Это — он ужасающим сдавленным голосом сказал, потому что вдруг навеялись на него эти картины.
Но он заставил себя собрать силы. И снова — выразить надежду, что мы найдём выход. И пойдём „открытою, ясною” дорогой. И всё, что нам дал русский гений, мы сумеем бережно донести до Учредительного Собрания. И о том, что у новой власти нет на руках ни капли народной крови. А кто-то надеется через кровь и смуту захватывать землю. И забыв, что тут сидят полуграмотные простаки, а может быть сразу для стенографисток, они строчили сегодня:
— Остерегайтесь! Есть суд людской! Суд истории! Бывали не раз случаи, что люди, которые были сильней и выше нас, падали под предательскими ударами... — (уже и эту картину видел, но — за что?? но — за что??) — ... за то, что они будто бы шли против трудового класса?..
Он даже покачнулся — так ярко и неотвратимо это вообразил. Мелькнули братья Гракхи.
— По вине старого правительства, державшего народ во тьме, всякое печатное слово до сих пор принимается за закон. — (Это о „Правде”, „Окопной правде”, но не смел он назвать.) — С этим элементом можно играть, но можно доиграться и до плохих шуток.
Как-то не страшно прозвучало, самые лучшие порывы пришлись не к концу речи, а вот он уже истощился.
— Я пришёл сюда не сам — вы меня призвали. Я пришёл сюда потому, что сохранил за собой право говорить правду так, как я её понимаю. Людей, которые и при старой власти открыто шли на смерть, — (и вернулась сила достоинства), — этих людей не запугать!
Наконец — аплодисменты, но жидковатые. Оглушил аудиторию, как сам не ждал. А, всё равно теперь!

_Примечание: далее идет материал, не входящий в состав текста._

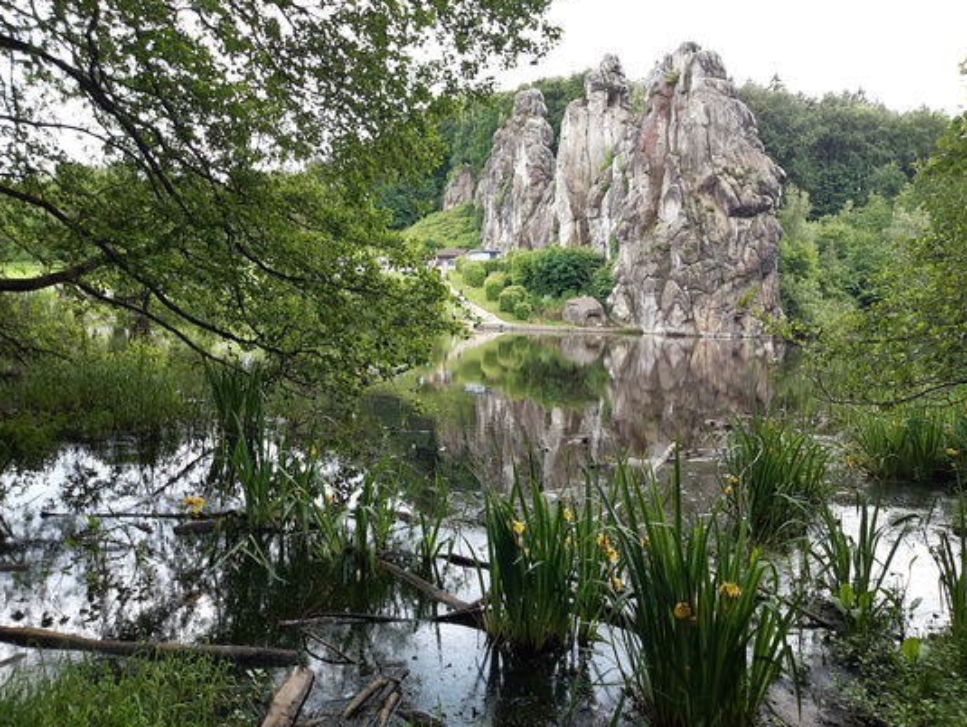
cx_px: 490
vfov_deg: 51.4
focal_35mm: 27
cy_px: 352
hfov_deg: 65.3
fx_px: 755
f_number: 1.7
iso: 40
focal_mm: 3.92
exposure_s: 1/120
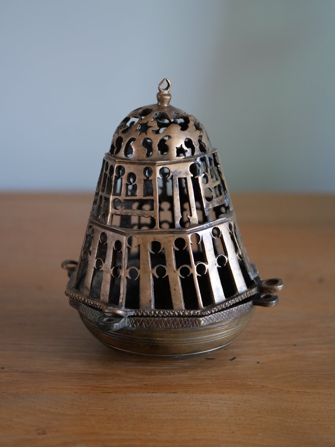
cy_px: 224
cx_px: 168
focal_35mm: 60
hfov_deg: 24.4
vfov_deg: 32.2
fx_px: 774
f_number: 2.8
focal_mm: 30
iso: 500
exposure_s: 1/60
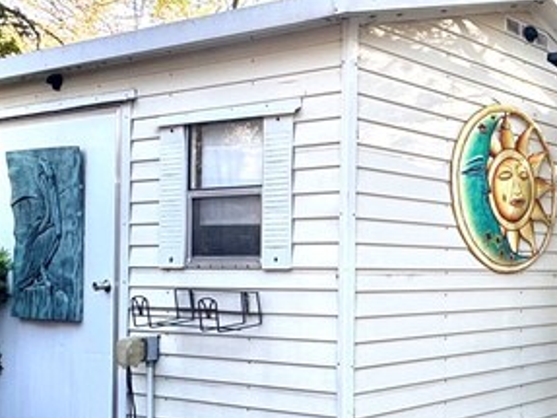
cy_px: 261
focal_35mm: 50
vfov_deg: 29.0
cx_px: 681
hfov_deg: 31.5
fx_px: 804
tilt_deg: +1.6
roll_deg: -0.7
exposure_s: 1/130
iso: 40
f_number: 2.2
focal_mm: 2.22
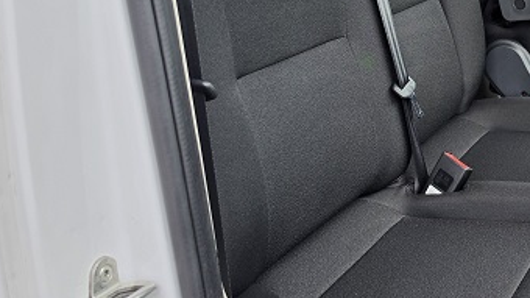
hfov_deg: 33.8
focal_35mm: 59
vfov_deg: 20.1
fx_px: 829
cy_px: 44
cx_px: 466
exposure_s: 1/2027
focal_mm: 6.5
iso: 64
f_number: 1.4
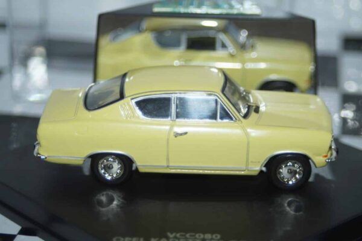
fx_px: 1056
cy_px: 120
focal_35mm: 105
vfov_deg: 13.0
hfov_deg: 19.5
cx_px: 181
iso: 200
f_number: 5.6
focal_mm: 70
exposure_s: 1/60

— Судьба страны — в великой опасности! Мы хлебнули свободы — и мы немного охмелели. Но не опьянение нужно нам, а величайшая трезвость и дисциплина. Мы должны — войти в историю! Так войти, чтобы на наших могилах написали: они умерли, но никогда не были рабами!
Нет, всё лучшее, и „рабов”, израсходовал слишком рано.
Молчал зал, и не понял, что речь-то — кончена.
И Керенский — как не привык, в тишине — стал просто сходить по ступенькам.
Просто — сходить.
Вот тут раздалось несколько хлопков.
И он пришёл в себя, что он не должен так уходить. Он неуверенными шагами снова поднялся к трибуне и слабым голосом спросил:
— Нет ли каких вопросов? Молчание.
Ужасающее молчание!
Знак полного провала?
И вдруг — спасительный голос раздался из-за спины сверху. Да, там же Церетели был, Керенский в речи и забыл про Церетели:
— У меня есть вопрос. Вы говорите, что есть люди, не сознающие лежащей на них ответственности. Я полагаю, — голос был твёрд, — что это не относится к организованной демократии — к Совету Рабочих и Солдатских Депутатов?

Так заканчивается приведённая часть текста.